Your goal: Each line from the first entry to the line with "I am a software", both included, is to be returned unchanged, with any pictures dropped.

↓

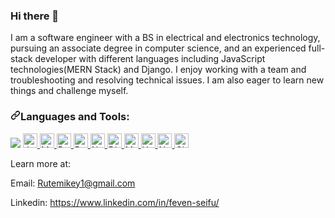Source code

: ### Hi there 👋

I am a software engineer with a BS in electrical and electronics technology, pursuing an associate degree in computer science, and an experienced full-stack developer with different languages including JavaScript technologies(MERN Stack) and Django. I enjoy working with a team and troubleshooting and resolving technical issues. I am also eager to learn new things and challenge myself. 

<h3><a id="user-content-things-i-code-with" class="anchor" aria-hidden="true" href="#things-i-code-with"><svg class="octicon octicon-link" viewBox="0 0 16 16" version="1.1" width="16" height="16" aria-hidden="true"><path fill-rule="evenodd" d="M7.775 3.275a.75.75 0 001.06 1.06l1.25-1.25a2 2 0 112.83 2.83l-2.5 2.5a2 2 0 01-2.83 0 .75.75 0 00-1.06 1.06 3.5 3.5 0 004.95 0l2.5-2.5a3.5 3.5 0 00-4.95-4.95l-1.25 1.25zm-4.69 9.64a2 2 0 010-2.83l2.5-2.5a2 2 0 012.83 0 .75.75 0 001.06-1.06 3.5 3.5 0 00-4.95 0l-2.5 2.5a3.5 3.5 0 004.95 4.95l1.25-1.25a.75.75 0 00-1.06-1.06l-1.25 1.25a2 2 0 01-2.83 0z"></path></svg></a>Languages and Tools:</h3>

<p>
  <img src="https://img.shields.io/badge/html5-%23E34F26.svg?style=for-the-badge&logo=html5&logoColor=white"/>
  <a target="_blank" rel="noopener noreferrer" href="https://developer.mozilla.org/en-US/docs/Web/JavaScript">
    <img src="https://img.shields.io/badge/JavaScript-F7DF1E?style=flat&logo=javascript&logoColor=black" alt="JavaScript" style="max-width: auto; height: 23px;"/>
  </a>
  
  <a target="_blank" rel="noopener noreferrer" href="https://www.mysql.com">
    <img src="https://img.shields.io/badge/MySQL-F7DF1E?style=flat&logo=MySQL&logoColor=black" alt="MySQL" style="height: 23px; max-width: auto;"/>
  </a>

  <a target="_blank" rel="noopener noreferrer" href="https://www.python.org">
    <img src="https://img.shields.io/badge/Python-F7DF1E?style=flat&logo=python&logoColor=black" alt="Python" style="max-width: auto; height: 23px;"/>
  </a>
  
  <a target="_blank" rel="noopener noreferrer" href="https://reactjs.org">
    <img src="https://img.shields.io/badge/React-20232A?style=flat&logo=react&logoColor=61DAFB" alt="React" style="max-width: auto; height: 23px;"/>
  </a>
  
  <a target="_blank" rel="noopener noreferrer" href="https://nodejs.org">
    <img src="https://img.shields.io/badge/Node.js-43853D?style=flat&logo=node.js&logoColor=white" alt="Node.js" style="max-width: auto; height: 23px;"/>
  </a>

  <a target="_blank" rel="noopener noreferrer" href="https://www.djangoproject.com">
    <img src="https://img.shields.io/badge/DJango-F7DF1E?style=flat&logo=django&logoColor=black" alt="Django" style="max-width: auto; height: 23px;"/>
  </a>

  <a target="_blank" rel="noopener noreferrer" href="https://www.mongodb.com">
    <img src="https://img.shields.io/badge/MongoDB-white?style=for-the-badge&logo=mongodb&logoColor=4EA94B" alt="MongoDB" style="height: 23px; max-width: auto;"/>
  </a>
  
  <a target="_blank" rel="noopener noreferrer" href="https://www.heroku.com">
    <img src="https://img.shields.io/badge/-Heroku-430098?style=flat&logo=heroku" alt="Heroku" style="max-width: auto; height: 23px;"/>
</a>

  
  <a target="_blank" rel="noopener noreferrer" href="https://www.netlify.com">
    <img src="https://img.shields.io/badge/-Netlify-00C7B7?style=flat&logo=netlify&logoColor=white" alt="Netlify" style="max-width: auto; height: 23px;"/>
  </a>
  
  <a target="_blank" rel="noopener noreferrer" href="https://github.com">
    <img src="https://img.shields.io/badge/GitHub-100000?style=flat&logo=github&logoColor=white" alt="GitHub" style="max-width: auto; height: 23px;"/>
  </a>
</p>


Learn more at:

Email: Rutemikey1@gmail.com

Linkedin: https://www.linkedin.com/in/feven-seifu/
<!--
**Feven98/Feven98** is a ✨ _special_ ✨ repository because its `README.md` (this file) appears on your GitHub profile.

Here are some ideas to get you started:

- 🔭 I’m currently working on ...
- 🌱 I’m currently learning ...
- 👯 I’m looking to collaborate on ...
- 🤔 I’m looking for help with ...
- 💬 Ask me about ...
- 📫 How to reach me: ...
- 😄 Pronouns: ...
- ⚡ Fun fact: ...
-->

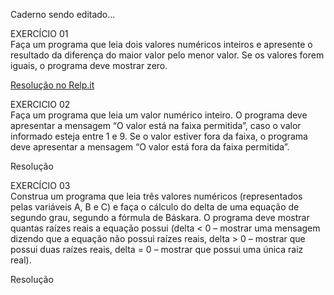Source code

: 
Caderno sendo editado...

EXERCÍCIO 01   
Faça um programa que leia dois valores numéricos inteiros e apresente o resultado da diferença do maior valor pelo menor valor. Se os valores forem iguais, o programa deve mostrar zero.

[Resolução no Relp.it](https://repl.it/@Gesiane/Exercicio-01#Main.java)

EXERCICIO 02   
Faça um programa que leia um valor numérico inteiro. 
O programa deve apresentar a mensagem “O valor está na faixa permitida”, caso o valor informado esteja entre 1 e 9. Se o valor estiver fora da faixa, o programa deve apresentar a mensagem “O valor está fora da faixa permitida”.

Resolução

EXERCÍCIO 03   
Construa um programa que leia três valores numéricos (representados pelas variáveis A, B e C) e faça o cálculo do delta de uma equação de segundo grau, segundo a fórmula de Báskara. 
O programa deve mostrar quantas raízes reais a equação possui (delta < 0 – mostrar uma mensagem dizendo que a equação não possui raízes reais, delta > 0 – mostrar que possui duas raízes reais, delta = 0 – mostrar que possui uma única raiz real).

Resolução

↑

Answer section:
Source code

: ### Hi there 👋

I am a software engineer with a BS in electrical and electronics technology, pursuing an associate degree in computer science, and an experienced full-stack developer with different languages including JavaScript technologies(MERN Stack) and Django. I enjoy working with a team and troubleshooting and resolving technical issues. I am also eager to learn new things and challenge myself. 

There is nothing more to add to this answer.